- ZU BEARBEITENDE AUFGABEN -
• a. Mit welchen Worten begrüßte der Patient laut Textauszug das Fachpersonal?
• b. Schreibe alle Zeilen des Textauszugs ab, die mit einer Nummerierung beginnen.
• c. Zitiere aus dem Textauszug die Stelle zwischen „In diesem Moment“ und „Haltung respektiert werden.“, beide eingeschlossen.

- TEXTAUSZUG -
============
1) Geschlechtergerechtigkeit

In diesem Fall hat der Patient die Erzählerin und die anderen MitarbeiterInnen nicht direkt beleidigt. Jedoch hat er durch sein Verhalten indirekt eine gewisse Spannung erzeugt und wenig Feingefühl für die berufliche Rolle der Frauen innerhalb des Krankenhauses gezeigt.

Die Erzählerin ist für die Gleichberechtigung von Frauen und Männern. Sie verabscheut Vorurteile, in denen Frauen als weniger qualifiziert wahrgenommen werden als Männer und wo Frauen durch vermeintlich natürliche Ursachen als minderwertig betrachtet werden und Arbeitsplätze mit weniger Verantwortung übernehmen.

In diesem Moment merkte die Erzählerin, dass es in manchen beruflichen Bereichen noch immer ein Nachteil ist, eine Frau zu sein. Dies wurde hier fast symbolisch bestätigt, als der Patient nur den männlichen Arzt, als den einzigen Arzt im Raum und als die einzige Person der Ärzteschaft wahrnahm. Obwohl die Erzählerin und alle anderen weiblichen Fachkräfte genauso wie der Arzt gekleidet waren (weißer Kittel) und der Patient niemanden im Krankenhaus kannte, begrüßte er das Fachpersonal mit „Guten Morgen Herr Doktor, guten Morgen meine Damen“.

2) Hilfsbereitschaft/Professionalität:

Die Erzählerin verhält sich während ihrer Arbeit professionell und erwartet von den PatientInnen einen gewissen Respekt für ihren Beruf. Sie glaubt an ihre Berufung, anderen zu helfen und möchte für diesen und ihre berufliche Haltung respektiert werden.

5. Welches Bild der anderen handelnden Person (oder Personengruppe) entsteht abgeleitet aus der Analyse von Punkt 4?

Aus der Analyse entsteht ein negatives Bild, da die Erzählerin von der Realität enttäuscht ist.
============
- Gesammelte Daten -
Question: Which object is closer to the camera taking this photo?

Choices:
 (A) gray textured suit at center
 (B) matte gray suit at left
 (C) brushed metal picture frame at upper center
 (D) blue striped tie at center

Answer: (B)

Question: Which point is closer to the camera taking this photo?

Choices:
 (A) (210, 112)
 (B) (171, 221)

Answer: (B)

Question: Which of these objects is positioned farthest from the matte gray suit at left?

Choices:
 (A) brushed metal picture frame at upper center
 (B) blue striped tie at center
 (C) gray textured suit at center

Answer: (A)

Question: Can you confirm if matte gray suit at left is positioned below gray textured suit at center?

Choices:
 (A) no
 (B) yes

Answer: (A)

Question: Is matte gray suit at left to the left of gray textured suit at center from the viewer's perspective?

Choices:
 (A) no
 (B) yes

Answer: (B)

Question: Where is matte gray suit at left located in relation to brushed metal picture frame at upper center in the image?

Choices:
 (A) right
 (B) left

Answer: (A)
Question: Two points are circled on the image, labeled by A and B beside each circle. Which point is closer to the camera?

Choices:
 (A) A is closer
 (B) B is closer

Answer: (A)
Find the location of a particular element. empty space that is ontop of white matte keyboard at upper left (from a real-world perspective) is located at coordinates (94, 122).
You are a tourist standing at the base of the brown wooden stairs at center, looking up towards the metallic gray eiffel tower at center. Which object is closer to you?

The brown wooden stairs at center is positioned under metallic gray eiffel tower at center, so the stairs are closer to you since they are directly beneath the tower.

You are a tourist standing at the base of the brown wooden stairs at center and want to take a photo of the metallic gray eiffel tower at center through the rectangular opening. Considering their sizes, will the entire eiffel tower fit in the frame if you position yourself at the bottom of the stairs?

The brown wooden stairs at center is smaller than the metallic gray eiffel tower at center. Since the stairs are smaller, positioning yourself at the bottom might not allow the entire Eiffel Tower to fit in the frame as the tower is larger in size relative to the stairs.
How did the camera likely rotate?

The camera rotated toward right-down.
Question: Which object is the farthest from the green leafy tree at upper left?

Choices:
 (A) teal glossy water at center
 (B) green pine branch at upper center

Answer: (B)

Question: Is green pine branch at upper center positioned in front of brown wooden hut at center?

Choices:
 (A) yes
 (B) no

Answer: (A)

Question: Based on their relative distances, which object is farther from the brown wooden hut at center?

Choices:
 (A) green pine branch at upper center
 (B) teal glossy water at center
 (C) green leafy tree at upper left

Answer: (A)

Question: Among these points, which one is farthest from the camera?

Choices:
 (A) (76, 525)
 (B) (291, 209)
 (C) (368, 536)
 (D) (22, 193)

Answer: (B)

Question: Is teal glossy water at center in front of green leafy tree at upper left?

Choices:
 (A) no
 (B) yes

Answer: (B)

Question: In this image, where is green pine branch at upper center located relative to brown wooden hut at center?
============
- DEINE ANTWORTEN -
• a. Mit „Guten Morgen Herr Doktor, guten Morgen meine Damen“.

• b.
1) Geschlechtergerechtigkeit
2) Hilfsbereitschaft/Professionalität:
5. Welches Bild der anderen handelnden Person (oder Personengruppe) entsteht abgeleitet aus der Analyse von Punkt 4?

• c.
In diesem Moment merkte die Erzählerin, dass es in manchen beruflichen Bereichen noch immer ein Nachteil ist, eine Frau zu sein. Dies wurde hier fast symbolisch bestätigt, als der Patient nur den männlichen Arzt, als den einzigen Arzt im Raum und als die einzige Person der Ärzteschaft wahrnahm. Obwohl die Erzählerin und alle anderen weiblichen Fachkräfte genauso wie der Arzt gekleidet waren (weißer Kittel) und der Patient niemanden im Krankenhaus kannte, begrüßte er das Fachpersonal mit „Guten Morgen Herr Doktor, guten Morgen meine Damen“.

2) Hilfsbereitschaft/Professionalität:

Die Erzählerin verhält sich während ihrer Arbeit professionell und erwartet von den PatientInnen einen gewissen Respekt für ihren Beruf. Sie glaubt an ihre Berufung, anderen zu helfen und möchte für diesen und ihre berufliche Haltung respektiert werden.